Not all OTP channels are equal, though. SMS codes are vulnerable to SIM-swapping and interception, which is why security guidance has steadily shifted toward app-based TOTP. And no OTP variant is fully phishing-proof: a real-time proxy site can relay a freshly typed code to the legitimate service within its validity window. That residual risk is what push notifications with number matching mitigate, and what phishing-resistant passkeys eliminate entirely. OTP still raises the bar dramatically over passwords alone and remains the pragmatic baseline factor.

OTPs in practice

Rolling out TOTP is one of the fastest MFA wins available: authenticator apps are free, work offline, and enroll in seconds from a QR code. Operational details decide the quality of the deployment: secure the enrollment flow itself, provide hashed single-use backup codes for lost devices, rate-limit verification attempts, and keep server clocks accurate since TOTP tolerates only small drift.

Mature programs treat TOTP as one tier in a spectrum, stepping users up to push approval for convenience and passkeys for the strongest assurance, with risk policies deciding when a code is required at all.
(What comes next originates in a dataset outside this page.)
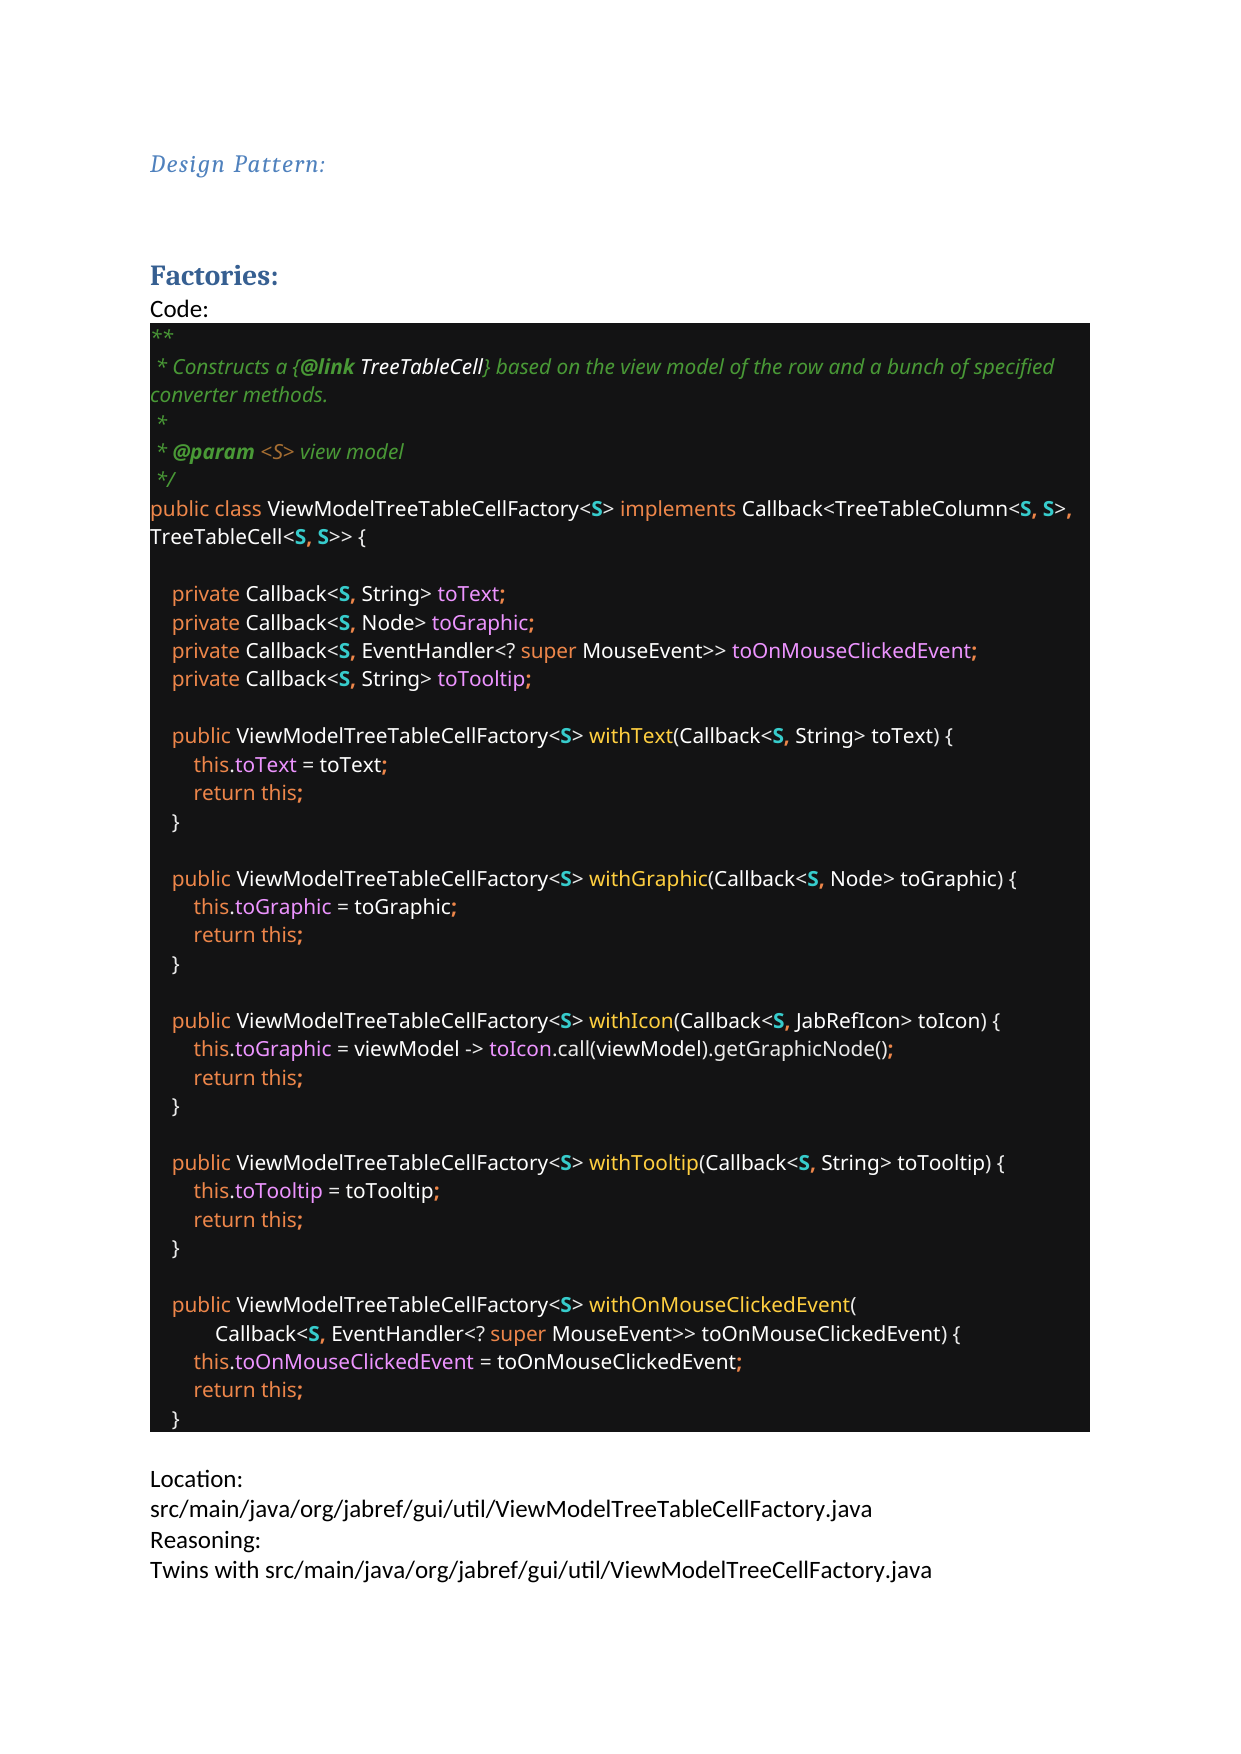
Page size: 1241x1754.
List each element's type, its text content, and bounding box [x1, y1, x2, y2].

Monosign includes TOTP alongside push notifications and passkeys in its MFA options, and can require OTP codes over RADIUS for VPN and network logins as well.

Frequently asked questions

What is the difference between OTP, TOTP, and HOTP?
OTP is the umbrella term for any single-use code. TOTP derives codes from a shared secret plus the current time, changing every 30 seconds; it is what authenticator apps implement. HOTP derives codes from the secret plus a usage counter, so a code stays valid until used, which suits hardware tokens without clocks but makes stolen codes riskier.
Is SMS OTP safe to use?
It is meaningfully better than a password alone, but it is the weakest OTP channel. SIM-swapping lets attackers take over a phone number and receive codes, and SS7-level interception is documented. Standards bodies including NIST discourage SMS for high-value access; prefer authenticator apps, push approval, or passkeys, and keep SMS as a fallback at most.
Can an OTP be phished?
Yes. A proxy phishing site can capture both the password and the freshly typed OTP and forward them to the real service within the code's validity window. OTP defeats stolen-password attacks but not real-time phishing. For phishing resistance, use passkeys or FIDO2 security keys, which cryptographically bind authentication to the legitimate site's origin.